■ **Gerekli Görev 1**
Fotoğraf üzerine okuma parçasına göre Sontag, fotoğraf tarihinin hangi iki buyruk arasında gidip geldiğini belirtir?
■ **Gerekli Görev 2**
Fotoğraf üzerine okuma parçasında "Fotoğraf bir yönüyle" ile başlayıp "hareketle rahatça kavranabilir." ile biten bölümü hiç değiştirmeden yazın.

+++ Okuma Parçası +++

Fotoğraf, geçmişi belgelediği gibi onu tüketim nesnesi haline de dönüştürebilir: “Geçmişi tüketilebilir bir nesneye dönüştüren fotoğraflar, birer kestirme yoldur. Her fotoğraf koleksiyonu, tarihin sürrealist montajı ve kısaltılışının birer egzersizidir” (s. 84).

Fotoğraf bir yönüyle “ölümlülerin envanteri”dir (s. 84); “insanlara, tersi kanıtlanamaz bir şekilde orada ve hayatlarının belli bir yaşında olduklarını gösteren, bir an sonra dağılmaya, değişmeye ve bağımsız varlıklarını sürdürmeye devam edecek kişilerle şeyleri bir araya getirir” (s. 86).

“Gerçekliğe tepeden bakmanın yolu olan” (s. 100) fotoğraf bağlamında Sürrealistlerin önerisi ise yalındır: “Dünyayı anlamaya çalışmak abesle iştigaldir, onun yerine, dünyayı biriktirmemiz gerekir” (s. 101). Fotoğrafla biriktirme arasındaki ilinti de, buradan hareketle rahatça kavranabilir.

FOTOĞRAF, GÜZELLİK VE ÇİRKİNLİK
Çirkin olanın belgelenmesi, fotoğrafçılığın enikonu ayakları üstünde durmaya başladığı dönemde pek göze alınabilecek bir şey değildi. Düşünülen, “insanı fotoğraf çekmeye yöneltenin güzel bir şey yakalama dürtüsü olduğuydu” (s. 102). Bir anlamda güzelin, dünyayı güzelleştirmenin aracıydı fotoğraf. Sontag, tam da burada, fotoğraf tarihinin iki önemli buyruk arasında gidip geldiğini ifade eder: “Güzelleştirme ve doğruyu söyleme” (s. 104). Bu gerilim ve mücadele hep süregelmiştir. Sontag’a göre “fotoğraf çeken insan, genel kabul görmüş ‘güzel’ anlayışını sadece sürdürmekle yetinirken, iddialı profesyoneller çalışmalarıyla genellikle bu tür bir anlayışa meydan okurlar” (s. 116).

+++ Sağlanan Bilgiler +++

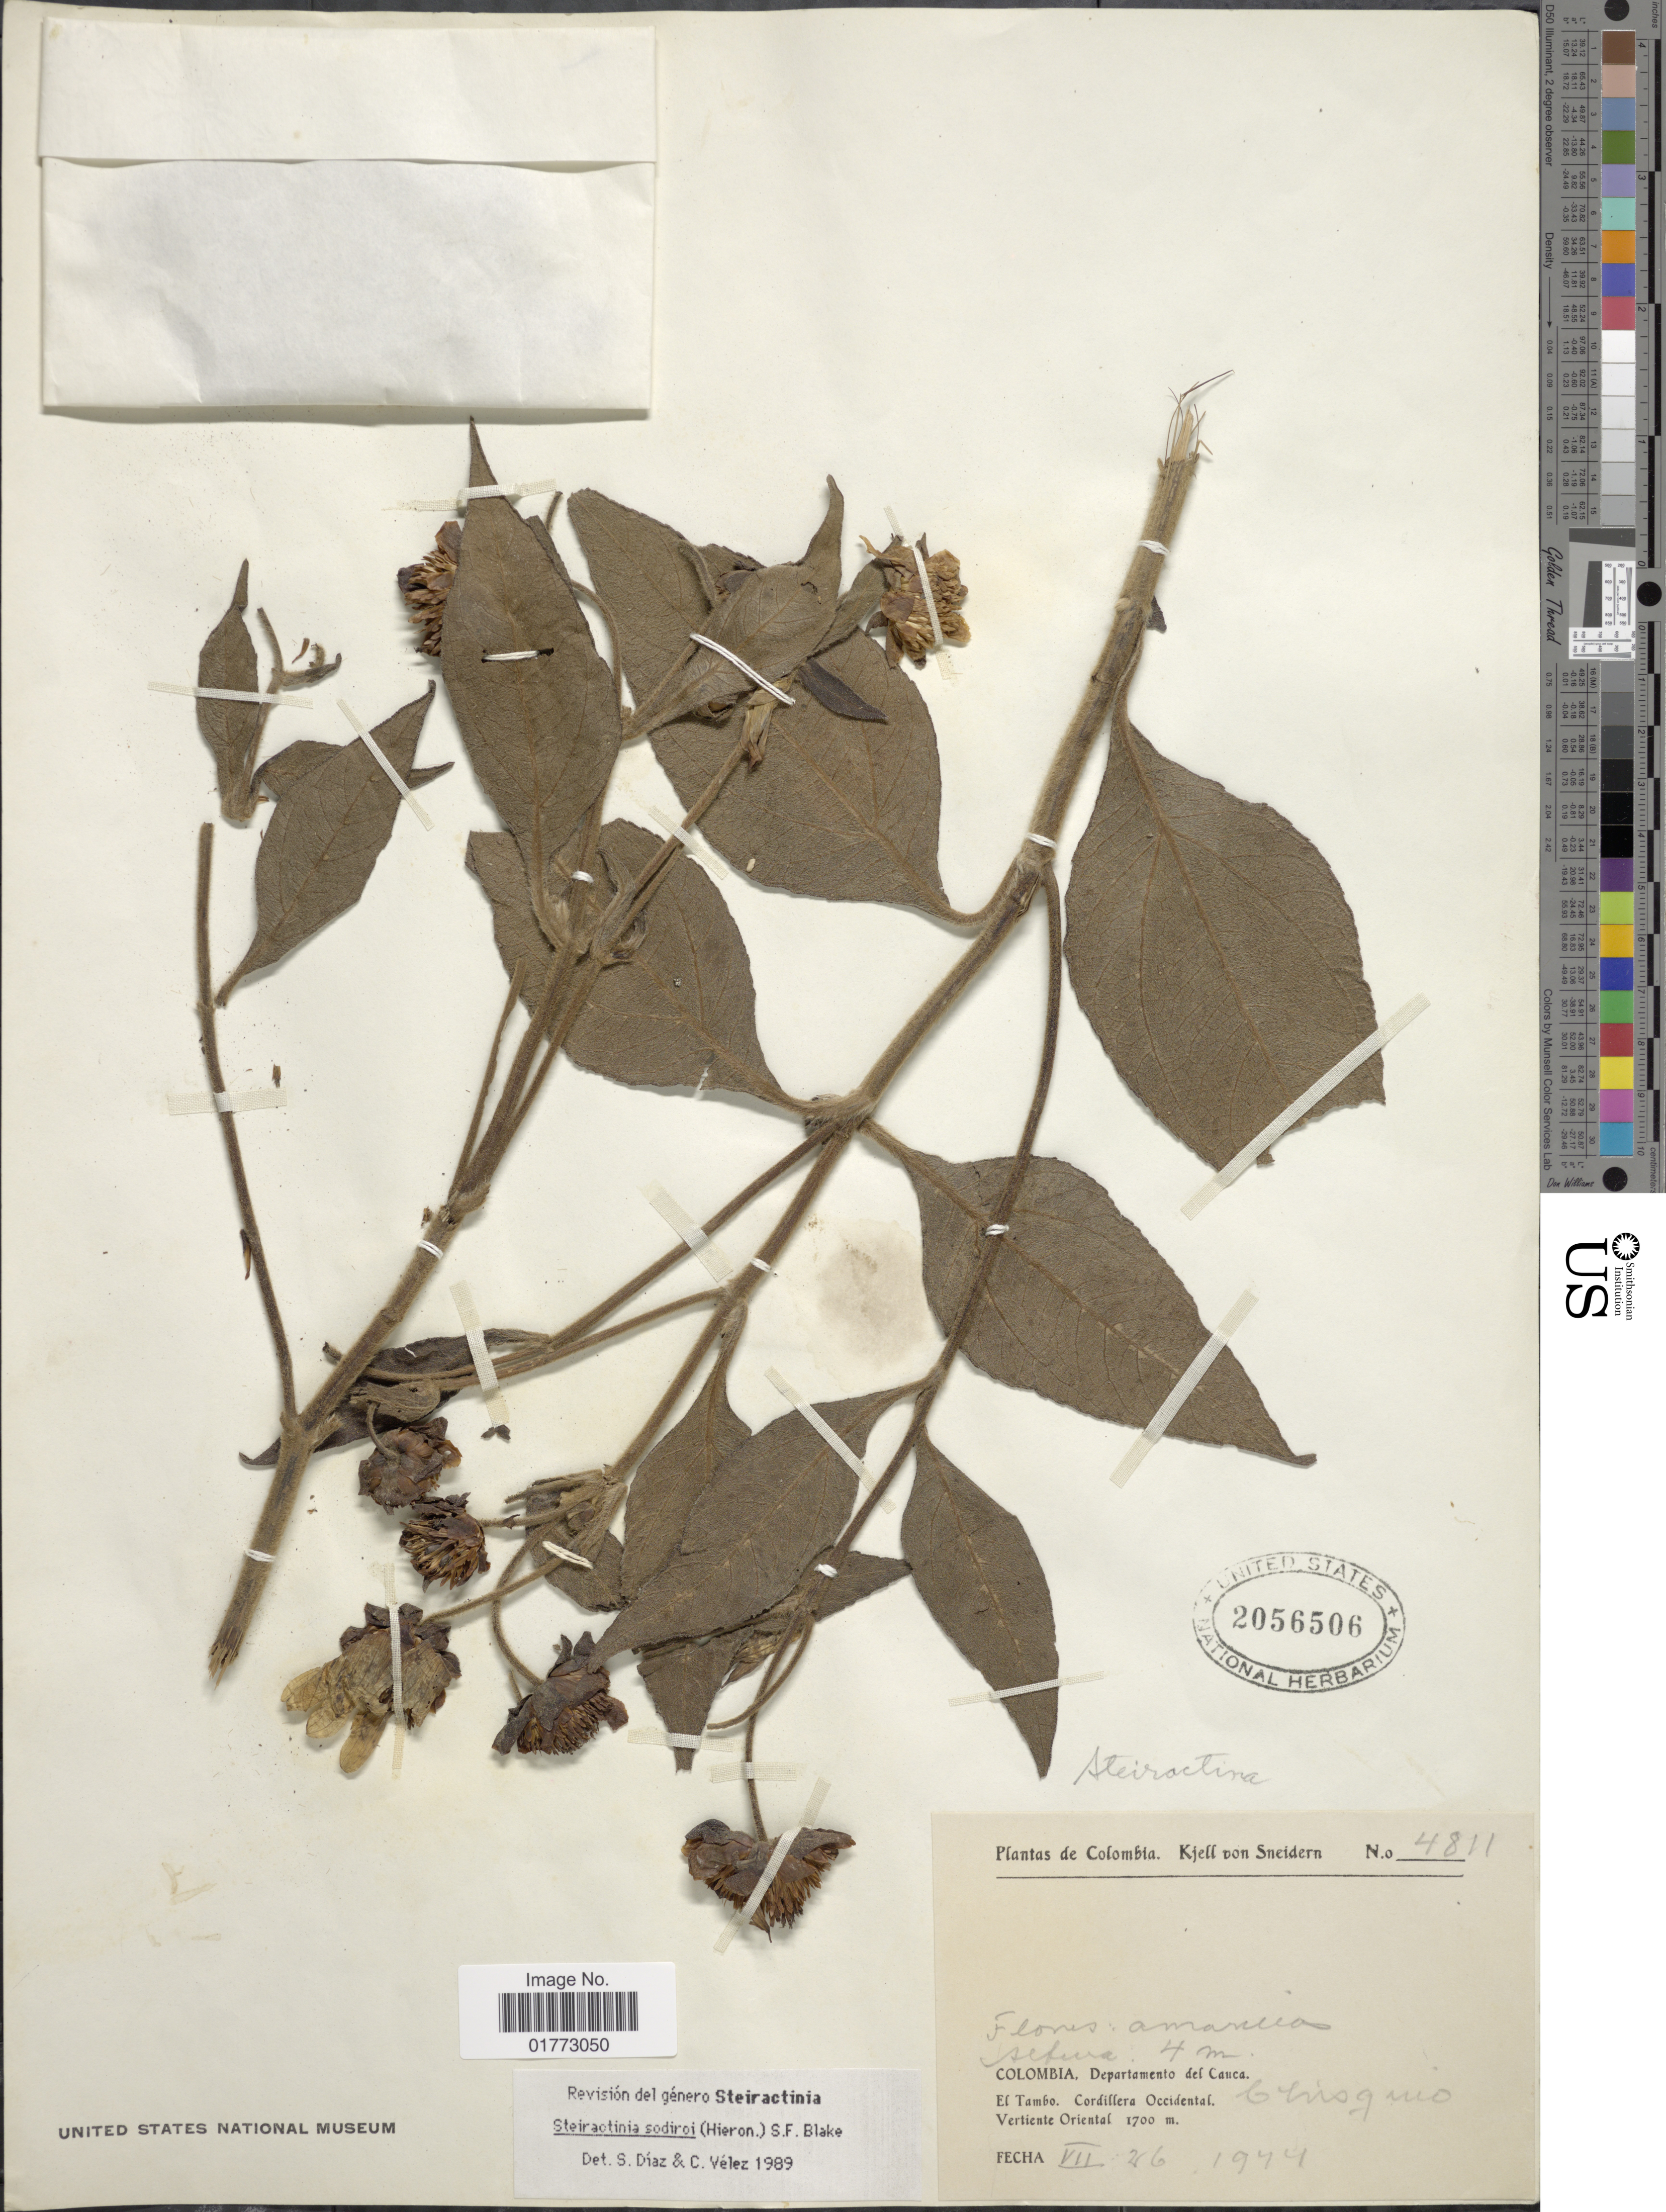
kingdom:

+++

■ **Alıştırma Yanıtı 1**
Güzelleştirme ve doğruyu söyleme.

■ **Alıştırma Yanıtı 2**
Fotoğraf bir yönüyle “ölümlülerin envanteri”dir (s. 84); “insanlara, tersi kanıtlanamaz bir şekilde orada ve hayatlarının belli bir yaşında olduklarını gösteren, bir an sonra dağılmaya, değişmeye ve bağımsız varlıklarını sürdürmeye devam edecek kişilerle şeyleri bir araya getirir” (s. 86).

“Gerçekliğe tepeden bakmanın yolu olan” (s. 100) fotoğraf bağlamında Sürrealistlerin önerisi ise yalındır: “Dünyayı anlamaya çalışmak abesle iştigaldir, onun yerine, dünyayı biriktirmemiz gerekir” (s. 101). Fotoğrafla biriktirme arasındaki ilinti de, buradan hareketle rahatça kavranabilir.